L’epidemia del corona virus è stata definita la prima emergenza globale che vive il mondo dopo la rivoluzione digitale. Avendo scatenato paure tanto profonde dovrebbe anche essere l’occasione di riflettere su tutto quello che sta cambiando sotto i nostri occhi. In una società come la nostra, ancora dominata dalla categoria del rischio, la paura del contagio e il timore di una contaminazione generalizzata hanno generato effetti distruttivi, originando spesso comportamenti che hanno portano alla stigmatizzazione di singoli individui o di fasce intere di popolazione. Dovremmo tuttavia chiederci se abbia attivato comportamenti solo distruttivi o se forse non stia suscitando anche sentimenti positivi che avevamo trascurato, se non smarrito. Taluni eventi che irrompono drammaticamente nelle nostre vite possono essere – lo si è detto - un’occasione per riconoscere la nostra comune vulnerabilità, l’appartenenza ad una comunità di destino.
La mia impressione, per fare un solo esempio, è che stiamo, sia pur faticosamente, ritrovando le radici della compassione, un sentimento probabilmente radicato nel nostro patrimonio biologico ma che ha bisogno di essere coltivato e, soprattutto, recuperato nel suo significato originario del “patire con”, della condivisione fraterna. Questo aspetto è evidenziato da Aristotele con una straordinaria sapienza psicologica. Secondo la sua analisi, la compassione ha bisogno, per manifestarsi, di tre condizioni. La prima è che un evento assai grave ha colpito qualcuno; la seconda è che esso non è dipeso dalla sua responsabilità; la terza è che noi avvertiamo di essere potenzialmente esposti allo stesso pericolo. In estrema sintesi, perché scatti la compassione occorre un triplice riconoscimento: quello della gravità di un evento; quello dell’innocenza della vittima; quello della nostra stessa vulnerabilità. Ora, queste condizioni mi sembrano tutte manifestamente presenti nell’esperienza dell’epidemia causata dal coronavirus in cui siamo chiamati a dare una risposta collettiva in termini di vera comunità e di fraterna solidarietà.

 

Il Festival di Bioetica (Santa Margherita Ligure 27 e 28 agosto 2020) sarà dedicato proprio al tema del 'prendersi cura'. Quale sarà il filo conduttore?

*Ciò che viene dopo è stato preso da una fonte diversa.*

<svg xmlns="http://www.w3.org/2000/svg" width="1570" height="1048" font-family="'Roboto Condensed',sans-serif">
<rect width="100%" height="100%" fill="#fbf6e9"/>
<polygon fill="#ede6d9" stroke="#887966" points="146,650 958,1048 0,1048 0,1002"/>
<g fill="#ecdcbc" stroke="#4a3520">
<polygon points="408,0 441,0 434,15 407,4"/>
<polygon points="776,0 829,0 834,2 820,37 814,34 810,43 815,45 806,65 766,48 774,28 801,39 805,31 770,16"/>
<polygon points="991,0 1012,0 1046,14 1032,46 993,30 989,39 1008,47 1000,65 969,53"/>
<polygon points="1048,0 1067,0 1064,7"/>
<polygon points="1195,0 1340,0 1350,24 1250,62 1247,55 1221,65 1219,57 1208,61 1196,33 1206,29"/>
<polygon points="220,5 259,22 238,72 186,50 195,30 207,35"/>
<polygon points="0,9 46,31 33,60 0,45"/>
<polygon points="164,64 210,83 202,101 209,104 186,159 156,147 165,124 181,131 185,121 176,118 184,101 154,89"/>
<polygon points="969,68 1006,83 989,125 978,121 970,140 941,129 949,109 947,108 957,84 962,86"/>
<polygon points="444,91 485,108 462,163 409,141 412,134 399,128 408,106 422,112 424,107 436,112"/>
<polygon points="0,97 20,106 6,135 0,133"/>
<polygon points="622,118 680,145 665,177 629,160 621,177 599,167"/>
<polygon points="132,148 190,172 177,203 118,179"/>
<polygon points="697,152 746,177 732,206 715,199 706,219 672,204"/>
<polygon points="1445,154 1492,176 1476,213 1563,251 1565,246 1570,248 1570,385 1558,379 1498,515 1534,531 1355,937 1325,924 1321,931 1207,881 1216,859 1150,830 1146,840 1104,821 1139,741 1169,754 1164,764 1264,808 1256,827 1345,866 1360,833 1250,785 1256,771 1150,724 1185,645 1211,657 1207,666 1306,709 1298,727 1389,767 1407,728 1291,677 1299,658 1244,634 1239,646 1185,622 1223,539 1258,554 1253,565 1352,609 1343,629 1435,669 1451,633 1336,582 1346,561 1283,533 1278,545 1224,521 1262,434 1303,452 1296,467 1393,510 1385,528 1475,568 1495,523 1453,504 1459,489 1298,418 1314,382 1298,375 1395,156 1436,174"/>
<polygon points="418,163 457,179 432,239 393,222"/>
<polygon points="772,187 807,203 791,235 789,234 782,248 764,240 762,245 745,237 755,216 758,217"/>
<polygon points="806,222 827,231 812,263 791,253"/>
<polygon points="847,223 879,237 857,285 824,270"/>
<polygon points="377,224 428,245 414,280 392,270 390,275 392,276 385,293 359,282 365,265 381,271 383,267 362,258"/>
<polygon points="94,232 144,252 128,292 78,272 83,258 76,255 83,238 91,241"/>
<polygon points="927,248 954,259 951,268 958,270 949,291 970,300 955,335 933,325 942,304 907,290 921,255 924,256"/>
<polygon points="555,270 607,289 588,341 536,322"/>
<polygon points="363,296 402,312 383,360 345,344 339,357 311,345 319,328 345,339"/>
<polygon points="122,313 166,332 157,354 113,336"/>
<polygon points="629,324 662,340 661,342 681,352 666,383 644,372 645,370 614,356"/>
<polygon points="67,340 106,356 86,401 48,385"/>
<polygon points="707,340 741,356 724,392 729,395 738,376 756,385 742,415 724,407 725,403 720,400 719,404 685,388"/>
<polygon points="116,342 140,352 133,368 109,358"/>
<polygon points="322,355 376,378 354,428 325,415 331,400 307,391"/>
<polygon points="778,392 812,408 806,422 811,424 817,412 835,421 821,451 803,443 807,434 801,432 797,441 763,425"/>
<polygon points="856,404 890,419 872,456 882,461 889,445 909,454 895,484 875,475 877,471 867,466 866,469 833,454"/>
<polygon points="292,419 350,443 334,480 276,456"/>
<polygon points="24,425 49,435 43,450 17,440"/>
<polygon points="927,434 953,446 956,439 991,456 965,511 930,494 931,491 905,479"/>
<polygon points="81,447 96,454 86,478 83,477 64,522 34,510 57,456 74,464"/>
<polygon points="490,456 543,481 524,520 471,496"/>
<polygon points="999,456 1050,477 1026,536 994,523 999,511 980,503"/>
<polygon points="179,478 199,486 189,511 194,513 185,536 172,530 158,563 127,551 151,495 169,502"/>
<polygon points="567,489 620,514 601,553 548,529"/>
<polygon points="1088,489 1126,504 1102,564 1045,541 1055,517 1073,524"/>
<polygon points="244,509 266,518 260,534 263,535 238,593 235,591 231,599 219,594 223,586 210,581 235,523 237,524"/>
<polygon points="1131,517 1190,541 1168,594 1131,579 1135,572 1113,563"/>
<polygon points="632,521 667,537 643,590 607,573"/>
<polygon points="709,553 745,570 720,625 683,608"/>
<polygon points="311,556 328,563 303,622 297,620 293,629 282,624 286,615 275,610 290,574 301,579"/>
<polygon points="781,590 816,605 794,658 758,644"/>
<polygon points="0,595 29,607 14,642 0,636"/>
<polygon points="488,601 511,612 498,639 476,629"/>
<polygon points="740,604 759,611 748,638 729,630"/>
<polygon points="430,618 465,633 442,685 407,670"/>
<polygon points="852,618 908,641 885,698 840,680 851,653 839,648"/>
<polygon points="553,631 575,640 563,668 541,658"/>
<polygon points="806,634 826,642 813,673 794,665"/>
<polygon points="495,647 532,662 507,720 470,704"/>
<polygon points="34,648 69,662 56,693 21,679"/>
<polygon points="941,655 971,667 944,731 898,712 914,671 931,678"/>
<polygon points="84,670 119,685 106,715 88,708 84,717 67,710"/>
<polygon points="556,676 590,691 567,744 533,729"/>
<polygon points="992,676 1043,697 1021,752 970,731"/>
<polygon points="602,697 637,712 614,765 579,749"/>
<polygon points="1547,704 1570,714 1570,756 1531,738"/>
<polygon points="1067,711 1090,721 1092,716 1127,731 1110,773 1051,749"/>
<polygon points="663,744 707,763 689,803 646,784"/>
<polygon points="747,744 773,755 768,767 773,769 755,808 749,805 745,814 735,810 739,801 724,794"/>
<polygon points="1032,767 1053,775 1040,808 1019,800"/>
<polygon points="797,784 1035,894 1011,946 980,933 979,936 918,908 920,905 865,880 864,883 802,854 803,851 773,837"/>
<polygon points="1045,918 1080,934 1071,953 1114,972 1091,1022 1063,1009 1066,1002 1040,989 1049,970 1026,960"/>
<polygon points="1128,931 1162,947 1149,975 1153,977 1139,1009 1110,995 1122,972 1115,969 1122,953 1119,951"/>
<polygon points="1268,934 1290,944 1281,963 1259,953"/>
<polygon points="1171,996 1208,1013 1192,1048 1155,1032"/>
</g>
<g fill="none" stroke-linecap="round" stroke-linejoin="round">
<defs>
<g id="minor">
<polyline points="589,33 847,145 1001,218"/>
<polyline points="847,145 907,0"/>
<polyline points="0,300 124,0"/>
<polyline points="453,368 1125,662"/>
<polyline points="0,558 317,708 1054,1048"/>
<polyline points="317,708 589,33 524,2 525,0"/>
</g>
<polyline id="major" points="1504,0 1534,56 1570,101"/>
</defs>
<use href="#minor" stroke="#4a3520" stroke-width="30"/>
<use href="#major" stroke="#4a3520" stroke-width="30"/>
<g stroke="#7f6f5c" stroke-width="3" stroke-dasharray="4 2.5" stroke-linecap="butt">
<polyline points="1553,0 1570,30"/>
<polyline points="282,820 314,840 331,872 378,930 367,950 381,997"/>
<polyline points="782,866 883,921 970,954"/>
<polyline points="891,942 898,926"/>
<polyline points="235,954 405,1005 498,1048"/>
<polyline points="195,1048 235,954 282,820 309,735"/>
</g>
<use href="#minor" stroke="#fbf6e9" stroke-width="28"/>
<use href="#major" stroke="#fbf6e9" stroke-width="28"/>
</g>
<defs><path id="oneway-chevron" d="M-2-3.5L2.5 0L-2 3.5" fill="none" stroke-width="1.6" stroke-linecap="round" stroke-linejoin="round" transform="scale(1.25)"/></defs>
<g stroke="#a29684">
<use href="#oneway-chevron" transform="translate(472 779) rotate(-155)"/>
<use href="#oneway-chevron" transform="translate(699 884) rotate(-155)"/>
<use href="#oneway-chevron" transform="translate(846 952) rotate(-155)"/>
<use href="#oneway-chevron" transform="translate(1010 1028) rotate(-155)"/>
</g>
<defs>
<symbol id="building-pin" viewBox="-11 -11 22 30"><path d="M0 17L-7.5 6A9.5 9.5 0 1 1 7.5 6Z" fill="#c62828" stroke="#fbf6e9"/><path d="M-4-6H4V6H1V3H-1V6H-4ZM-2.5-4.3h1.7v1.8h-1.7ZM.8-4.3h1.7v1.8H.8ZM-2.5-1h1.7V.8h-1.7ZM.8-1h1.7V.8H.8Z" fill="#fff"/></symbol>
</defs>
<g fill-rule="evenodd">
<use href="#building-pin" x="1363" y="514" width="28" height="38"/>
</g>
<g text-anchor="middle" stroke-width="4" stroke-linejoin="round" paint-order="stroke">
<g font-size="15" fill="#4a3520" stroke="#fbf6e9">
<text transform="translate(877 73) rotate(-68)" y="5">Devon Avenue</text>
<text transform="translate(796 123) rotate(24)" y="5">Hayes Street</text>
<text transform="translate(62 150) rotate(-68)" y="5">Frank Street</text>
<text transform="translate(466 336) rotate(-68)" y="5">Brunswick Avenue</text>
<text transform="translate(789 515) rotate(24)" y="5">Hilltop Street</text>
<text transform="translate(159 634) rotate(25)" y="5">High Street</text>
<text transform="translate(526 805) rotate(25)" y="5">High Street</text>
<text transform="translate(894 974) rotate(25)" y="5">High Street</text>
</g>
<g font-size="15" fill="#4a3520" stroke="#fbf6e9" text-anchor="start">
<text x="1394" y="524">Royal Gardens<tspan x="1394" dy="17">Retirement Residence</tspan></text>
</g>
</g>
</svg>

Il filo conduttore sarà l’esplorazione di una pratica – la cura, da intendersi come cura di sé, degli altri e del mondo - di importanza centrale nella nostra vita individuale e collettiva ma che troppo spesso è stata svalutata e considerata marginale, se non secondaria. Di grande rilievo, a questo riguardo, è stato il contributo di alcune studiose femministe impegnate a rivendicare il suo valore in ambito sia etico che politico. Tra esse, Carol Gilligan, Sara Ruddick, Carolyn Merchant, Joan Tronto. Se Gilligan ha inaugurato un filone di studi di estrema rilevanza imperniato sulla valorizzazione di una ‘voce differente’ in campo morale, Ruddick ha analizzato la ricchezza filosofica del ‘pensiero materno’ mostrando il suo legame con una politica della pace e Merchant, a sua volta, ha associato inscindibilmente, nella visione ecofemminista, liberazione della donna e liberazione della natura. Ma è stata soprattutto Joan Tronto a sistematizzare compiutamente tale variegata elaborazione teorica estendendo ad una dimensione davvero globale i confini dell’etica della cura. Come si legge in un saggio del 1990 scritto con Berenice Fisher, Toward a Feminist Theory of Caring, “Suggeriamo che la cura venga considerata come una specie di attività che include tutto ciò che facciamo per conservare, mantenere e riparare il nostro ‘mondo’ al fine di potervi vivere nel miglior modo possibile. Quel mondo include i nostri corpi, noi stessi e il nostro ambiente, tutto ciò che cerchiamo di intrecciare in una rete complessa di sostegno alla vita”. Il festival cercherà di evidenziare, a partire da questa definizione, una serie di percorsi attraverso cui la cura può configurarsi come un ideale per la vita politica e l’etica pubblica e realizzare una nuova e più matura idea di cittadinanza.